Musk, who left OpenAI’s board in 2018 following a dispute over its direction, has become one of the company’s fiercest critics. He has repeatedly accused OpenAI of abandoning its open-source and nonprofit roots, claiming it has become too closely tied to commercial interests and corporate partners like Microsoft. Ironically, Musk has also praised recent efforts by the company to expand its AI infrastructure, calling its AMD deal a “smart move” that could redefine competition in the AI industry.

Altman has defended OpenAI’s hybrid structure, arguing that it allows the organization to raise the capital necessary for large-scale AI development while maintaining a mission-driven cap on profits. Still, as its valuation soars and its influence deepens, critics warn that the company risks drifting away from the public-interest ethos it was founded on.

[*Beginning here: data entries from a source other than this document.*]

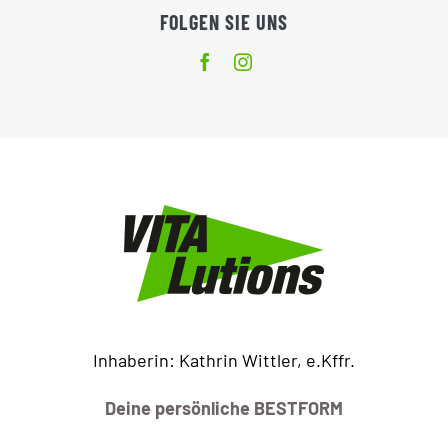
FOLGEN SIE UNS
Inhaberin: Kathrin Wittler, e.Kffr.
Deine persönliche BESTFORM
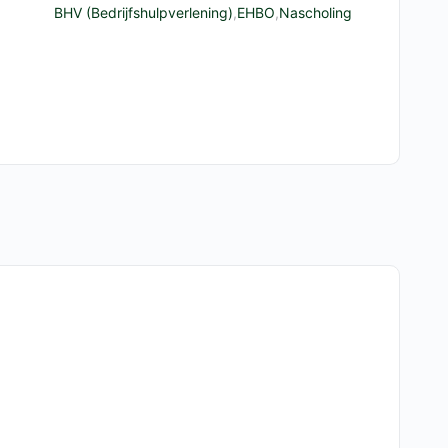
BHV (Bedrijfshulpverlening)
,
EHBO
,
Nascholing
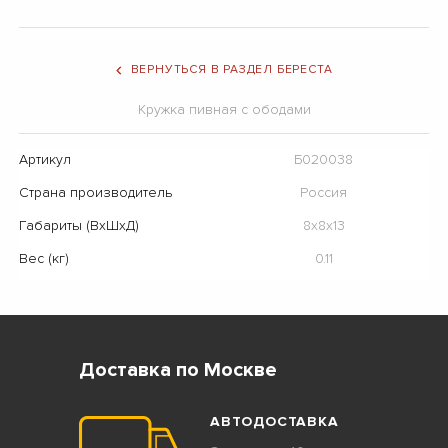
ВЕРНУТЬСЯ В РАЗДЕЛ БЕРЕСТА
Кружка пивная с ободами
Артикул
Б020038
Страна производитель
Россия
Габариты (ВхШхД)
8x8x13
Вес (кг)
0.11
Доставка по Москве
АВТОДОСТАВКА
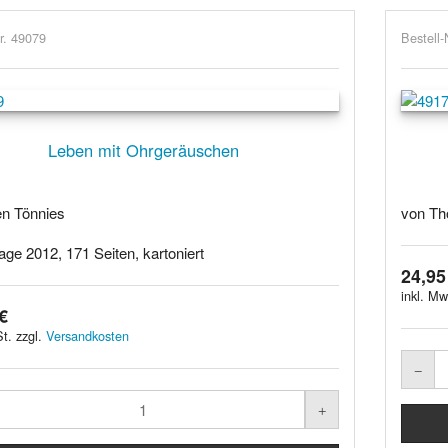
r. 49079
Bestell-
Leben mit Ohrgeräuschen
n Tönnies
von Th
age 2012, 171 Seiten, kartoniert
24,95
inkl. Mw
€
t. zzgl.
Versandkosten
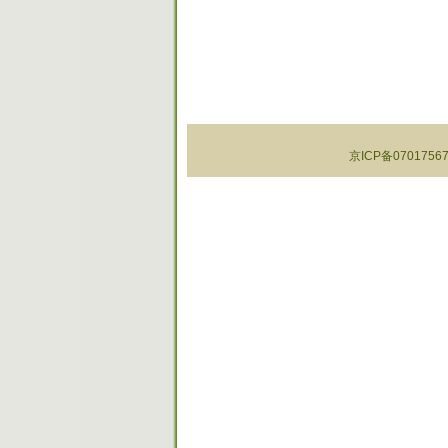
京ICP备07017567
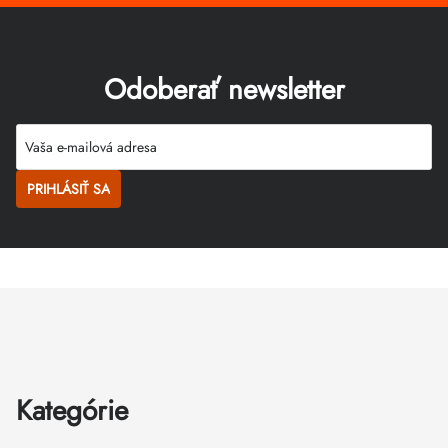
Odoberať newsletter
PRIHLÁSIŤ SA
Zápätie
Kategórie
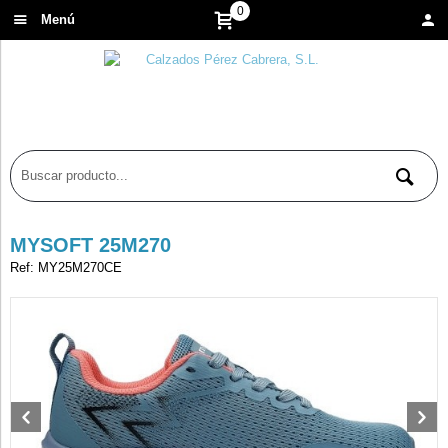
0
Menú
MYSOFT 25M270
Ref: MY25M270CE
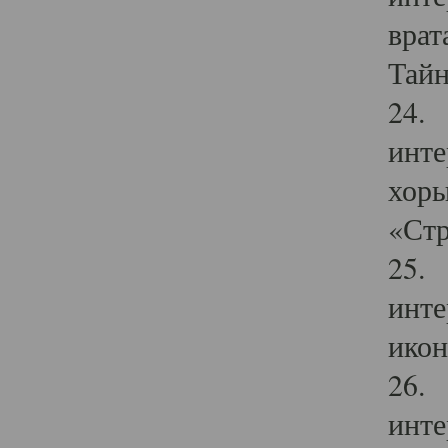
врат
Тайн
24. 
инте
хоры
«Стр
25. 
инте
икон
26. 
инте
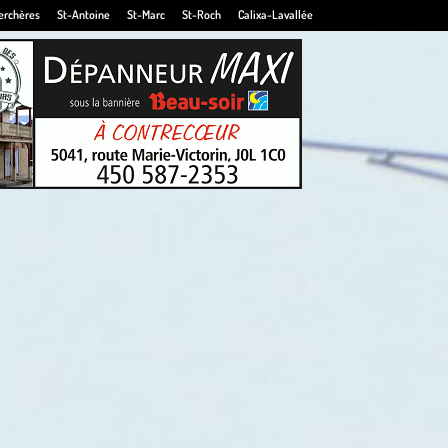
erchères
St-Antoine
St-Marc
St-Roch
Calixa-Lavallée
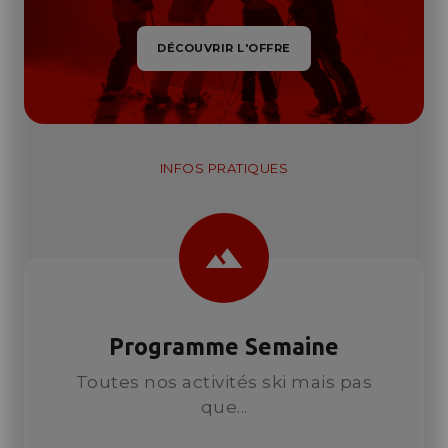
DÉCOUVRIR L'OFFRE
INFOS PRATIQUES
landscape
Programme Semaine
Toutes nos activités ski mais pas
que...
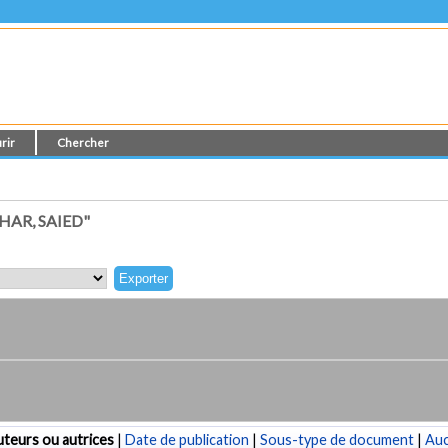
rir
Chercher
AR, SAIED"
teurs ou autrices
|
Date de publication
|
Sous-type de document
|
Au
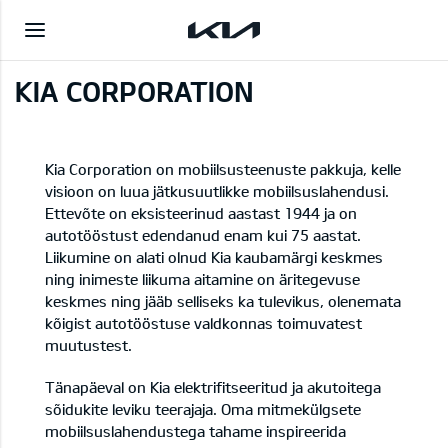
KIA CORPORATION
Kia Corporation on mobiilsusteenuste pakkuja, kelle
visioon on luua jätkusuutlikke mobiilsuslahendusi.
Ettevõte on eksisteerinud aastast 1944 ja on
autotööstust edendanud enam kui 75 aastat.
Liikumine on alati olnud Kia kaubamärgi keskmes
ning inimeste liikuma aitamine on äritegevuse
keskmes ning jääb selliseks ka tulevikus, olenemata
kõigist autotööstuse valdkonnas toimuvatest
muutustest.
Tänapäeval on Kia elektrifitseeritud ja akutoitega
sõidukite leviku teerajaja.
Oma mitmekülgsete
mobiilsuslahendustega tahame inspireerida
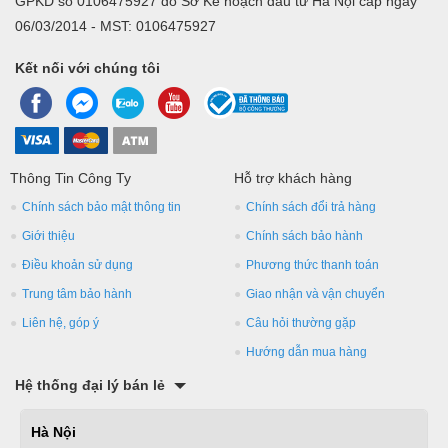
GPKD số 0106475927 do Sở Kế hoạch đầu tư Hà Nội cấp ngày
06/03/2014 - MST: 0106475927
Kết nối với chúng tôi
Thông Tin Công Ty
Hỗ trợ khách hàng
Chính sách bảo mật thông tin
Chính sách đổi trả hàng
Giới thiệu
Chính sách bảo hành
Điều khoản sử dụng
Phương thức thanh toán
Trung tâm bảo hành
Giao nhận và vận chuyển
Liên hệ, góp ý
Câu hỏi thường gặp
Hướng dẫn mua hàng
Hệ thống đại lý bán lẻ
Hà Nội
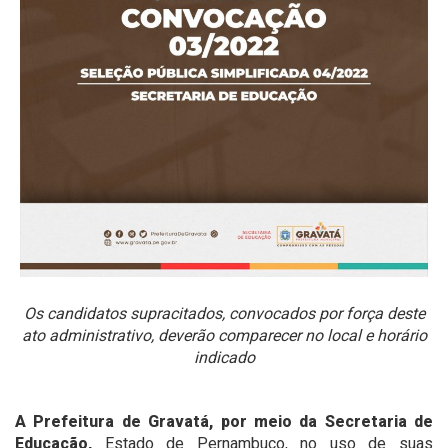
Os candidatos supracitados, convocados por força deste
ato administrativo, deverão comparecer no local e horário
indicado
A Prefeitura de Gravatá, por meio da Secretaria de
Educação,
Estado de Pernambuco, no uso de suas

Amid these tensions, OpenAI President Greg Brockman said the company’s partnerships are about scaling responsibly and ensuring access to compute for the entire ecosystem.

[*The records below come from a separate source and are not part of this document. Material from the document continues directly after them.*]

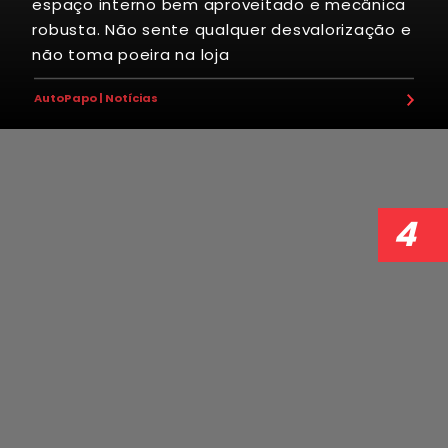
espaço interno bem aproveitado e mecânica
9
2
1
8
5
robusta. Não sente qualquer desvalorização e
não toma poeira na loja
7
5
5
3
0
AutoPapo | Notícias
0
5
7
7
1
1
3
9
8
4
8
3
2
8
5
1
6
9
0
3
4
4
3
3
9
6
1
9
2
6
9
9
1
6
5
6
4
5
8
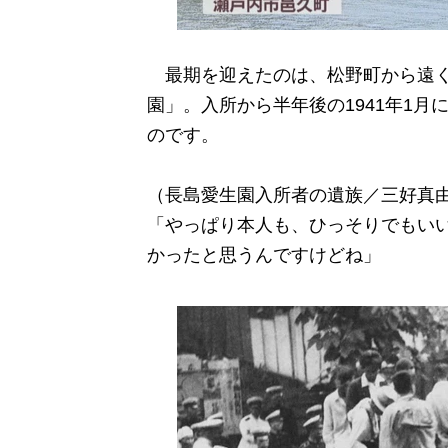
最期を迎えたのは、松野町から遠く
園」。入所から半年後の1941年1月
のです。
（長島愛生園入所者の遺族／三好真
「やっぱり本人も、ひっそりでもい
かったと思うんですけどね」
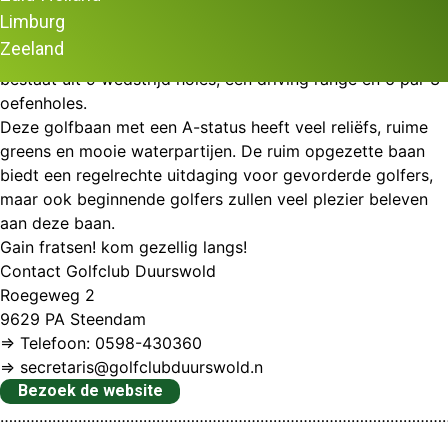
In de gemeente Midden-Groningen ligt een schitterende 9
Limburg
holes golfbaan. De baan van Groningse Golfclub
Zeeland
Duurswold ligt aan de zuidoever van het Schildmeer en
bestaat uit 9 wedstrijd holes, een driving range en 6 par 3-
oefenholes.
Deze golfbaan met een A-status heeft veel reliëfs, ruime
greens en mooie waterpartijen. De ruim opgezette baan
biedt een regelrechte uitdaging voor gevorderde golfers,
maar ook beginnende golfers zullen veel plezier beleven
aan deze baan.
Gain fratsen! kom gezellig langs!
Contact Golfclub Duurswold
Roegeweg 2
9629 PA Steendam
⇒ Telefoon: 0598-430360
⇒ secretaris@golfclubduurswold.n
Bezoek de website
…………………………………………………………………………………………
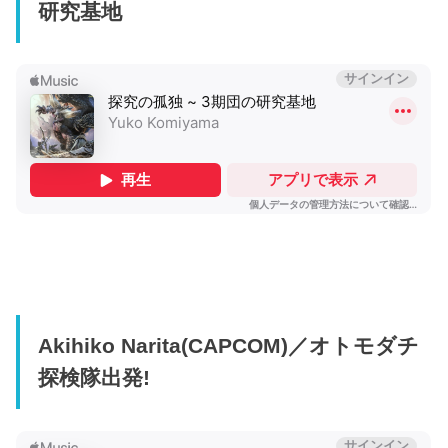
研究基地
Akihiko Narita(CAPCOM)／オトモダチ
探検隊出発!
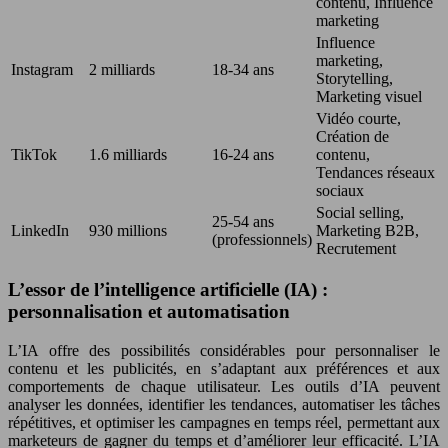
contenu, Influence
marketing
Influence
marketing,
Instagram
2 milliards
18-34 ans
Storytelling,
Marketing visuel
Vidéo courte,
Création de
TikTok
1.6 milliards
16-24 ans
contenu,
Tendances réseaux
sociaux
Social selling,
25-54 ans
LinkedIn
930 millions
Marketing B2B,
(professionnels)
Recrutement
L’essor de l’intelligence artificielle (IA) :
personnalisation et automatisation
L’IA offre des possibilités considérables pour personnaliser le
contenu et les publicités, en s’adaptant aux préférences et aux
comportements de chaque utilisateur. Les outils d’IA peuvent
analyser les données, identifier les tendances, automatiser les tâches
répétitives, et optimiser les campagnes en temps réel, permettant aux
marketeurs de gagner du temps et d’améliorer leur efficacité. L’IA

“What we’re really seeing is a world where there’s going to be absolute compute scarcity because there’s going to be so much demand for AI services, not just from OpenAI but from the entire ecosystem,” Brockman told CNBC’s Squawk on the Street Monday. “That’s why it’s so important for this whole industry to come together.”

OpenAI’s evolution has created diverse questions about its future. For investors like Gerstner, however, the key question remains whether these ambitious announcements can evolve into real-world deployments. And for critics like Musk, the broader question is whether OpenAI’s pursuit of profit and dominance can coexist with its founding promise to advance artificial intelligence for the public good.